Marsha Mack’s “Luck Must” at the annual group show at RedLine on December 17, 2021. (Daniel Brenner, Denver Post special)

Again, a list. But that’s how it goes with the annual Residents’ Show, where quantity always threatens to trump quality. I have great sympathy for the curator hired each year to organize the effort.

The offerings of these extravagances – current and selected former residents – are all full of ambition. Beyond that, they have little in common. These artists all do their own thing and are only gathered here because of their connection to RedLine.

This year’s wrestler, curator Rosie Gordon-Wallace, seems to have quickly understood the futility of incorporating a legitimate theme into the exhibit, writing in the printed exhibit guide that visitors should “form their own narrative about the selection and placement of works of art. . “At least she’s being honest there.

She found a way to bring it all together, and with great wisdom, by organizing the objects according to their physical and emotional characteristics rather than trying to force connections between the unrelated intellectual ideas that the artists instilled in them.

Gordon-Wallace placed objects of complementary colors and shapes close to each other.
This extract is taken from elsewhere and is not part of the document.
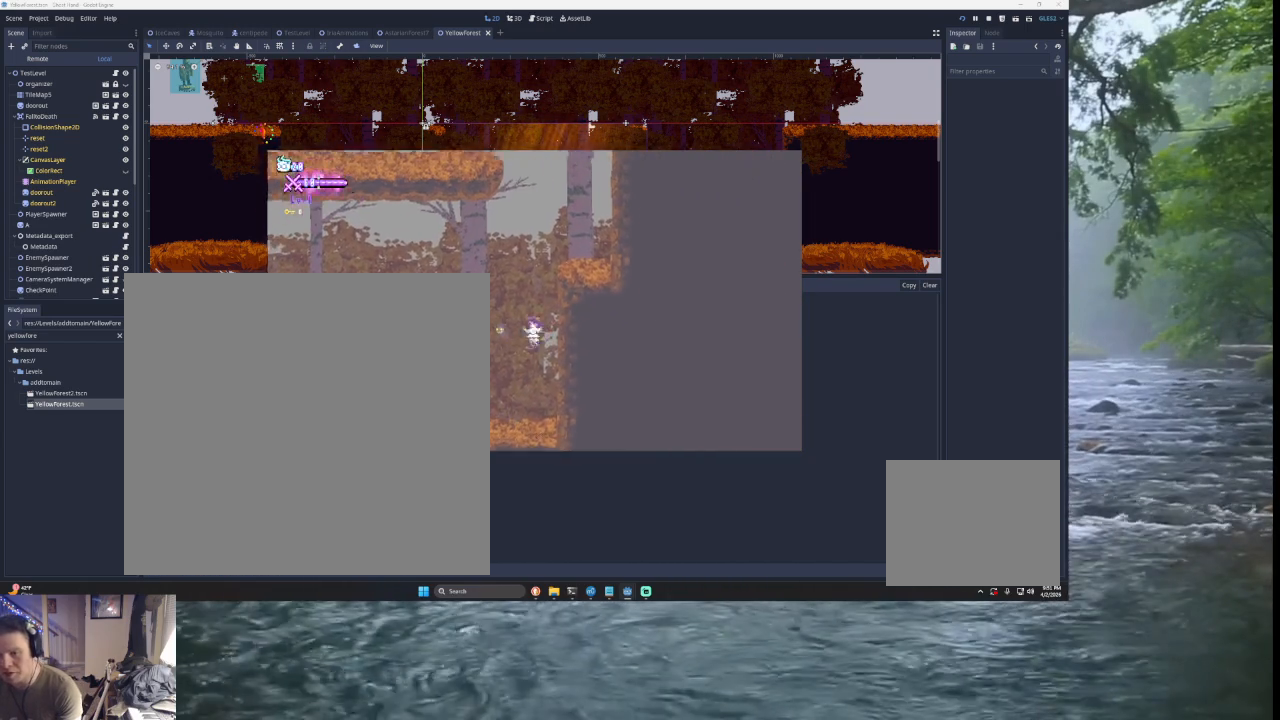
{"buttons": [], "left_stick": "left", "right_stick": "center", "events": [[33, "left_stick", "left"], [400, "TRIANGLE", "up"]]}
She alternated large pieces with small pieces; dramatic pieces with calming pieces; quick hit coins with coins that take a little longer to consume.

The result is an exhibition – titled “Chromatic Cogitations: Rhythm Reboot” – which unfolds with a gentle and contagious pace. There is an impulse, a tempo, that guides viewers from place to place.

If the job was to present these resident artists as a community of humans, then Gordon-Wallace succeeded where all of his predecessors failed. It feels whole rather than fragmented, and that’s probably the best thing you can say about a large group show.

And I want to review the show with that in mind, to avoid creating yet another list by pointing out winners and losers among the people and objects that make it up. It is better to experience this release as a big gesture rather than 30 separate parts. I say this rhythm bounces you from ephemeral digital offerings to hard ceramics, from murals to mobiles to collages, from shy historical references to urgent rants on contemporary political and social issues. It’s all in there.

Visitors will still see the stars of tomorrow, if that’s what they’re looking for, but they’ll also get a broader view of the type of art that is being done today. This show reflects well the variety of interests and creative strategies that propel enterprising artists at this time.

Also, due to the times, it may be useful to point out that RedLine is a large space, with high ceilings and plenty of room to breathe. As you go through the galleries, it looks like a loft and walks lightly, especially on weekdays. So, anyone looking to maintain a safe distance from others during the current pandemic might find a comfortable place to admire art.